The UK, which has now established an initial ‘payment for content’ framework under the newly introduced Digital Competition Bill, faces the task of determining an equitable split of the ‘joint value’.  

Professor Gawer’s paper:  

A substantial proportion of platform profits are derived from news content, one of the unique values of which is that it is constantly updated. This means more traffic, which in turn means higher ad revenues. Professor Matt Elliott, indeed, estimated in 2018 that news content is worth £1 billion pounds to Google and Facebook, annually.  

The platforms have in turn sought to demonstrate the substantial value they, as distributors, create for content producers. In 2019, Google commissioned Deloitte to produce a study on “The Impact of Web Traffic on Revenues of Traditional Newspaper Publishers”, which found that the total value of web traffic to UK news publishers was £500 million in 2018.  

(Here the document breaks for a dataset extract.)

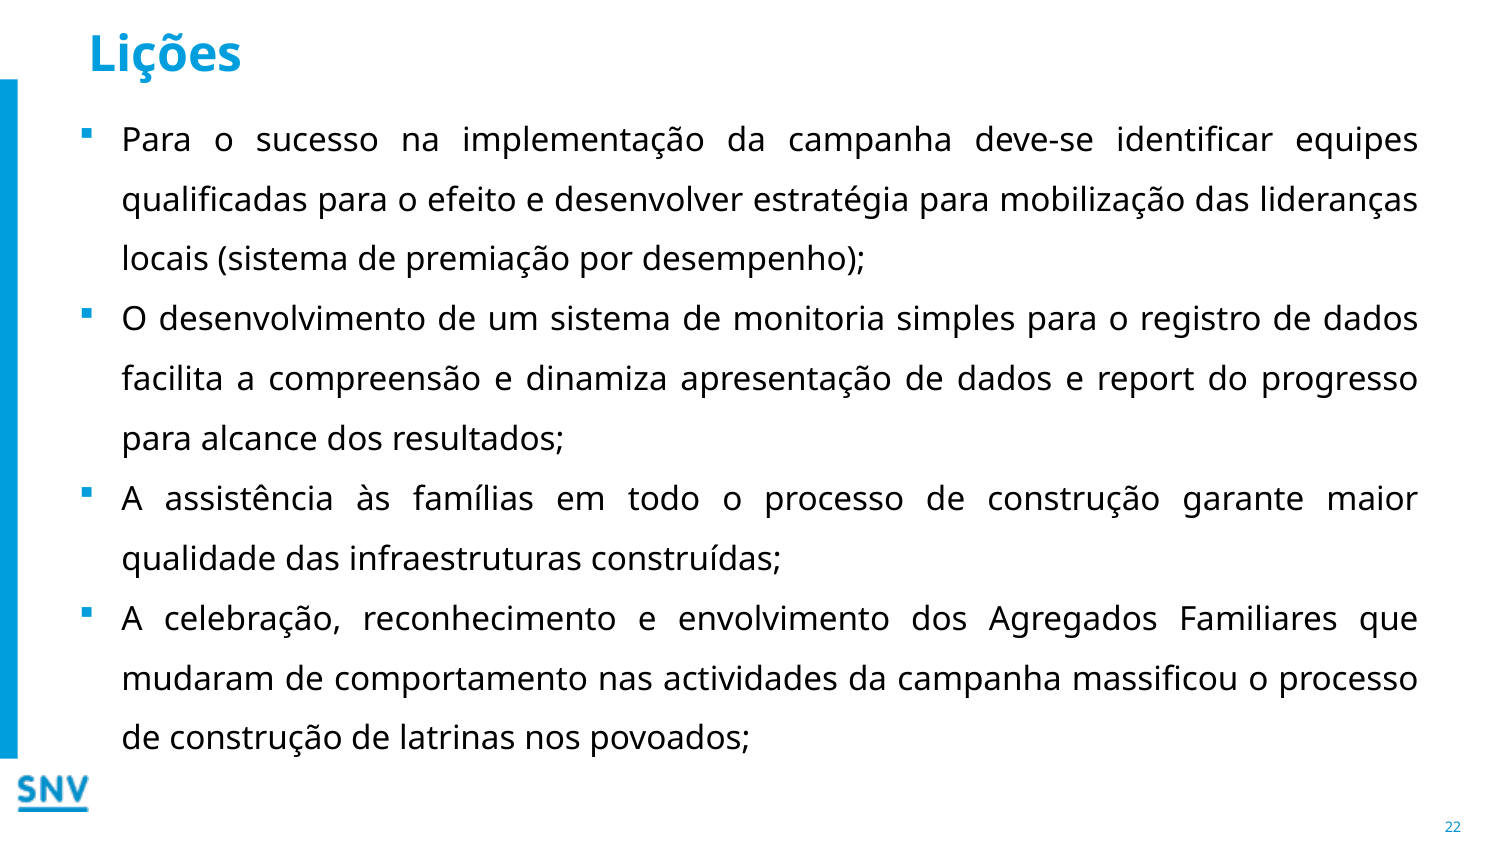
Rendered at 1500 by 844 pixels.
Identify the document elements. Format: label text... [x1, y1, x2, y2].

Then in May 2022, shortly after the Queen’s Speech confirming a pending Australian-type bargaining code, the then Vice President for Google UK took to Google’s blog, highlighting this statistic as evidence of the value Google generates.  

It is this misleading claim which Professor Gawer’s article addresses.  

The most blatant misdirection contained in Google’s post is the direct equation of total traffic with Google’s referral traffic traffic. Accounting for app traffic and discounting non-referral traffic and the use of other search engines, Professor Gawer estimates that Google generates for a maximum of 35% of UK news traffic. This is also crucially, indirect traffic, which is substantially less valuable than direct traffic measured by user engagement, further diminishing Google’s claim to the joint value to just £75 million.  

Beyond the factual inaccuracies in Google’s assertions, the paper also questions how far this calculus reflects the true value Google provides if it is simply being used as a navigational tool. The obvious counterfactual would be, how many consumers would continue publisher’s sites directly or through an alternative means? To which the likely answer is the majority. Professor Gawer, indeed, points to the surge in news traffic, following Facebook’s outage in October 2021 as evidence of the inherent substitutability of these platforms. 

What next?  

Professor Gawer’s article provides a useful starting point from which we might be able to reasonably determine a fair split of the joint value generated by platforms and news publishers. Professor Gawer stops short of accounting for the above-mentioned substitution effect in her adjustments to the Deloitte estimate “for lack of a good estimate”, but this must likewise be considered by lawmakers when calculating a benchmarked figure.  

The paper also provides, if indirectly, a cautionary demonstration of the complexity of the matter at hand. A negotiate-first approach adopted by the Australians is clearly inadequate when Google can simply misrepresent the meaning of relevant data and as a consequence massively inflate any estimate of their contribution.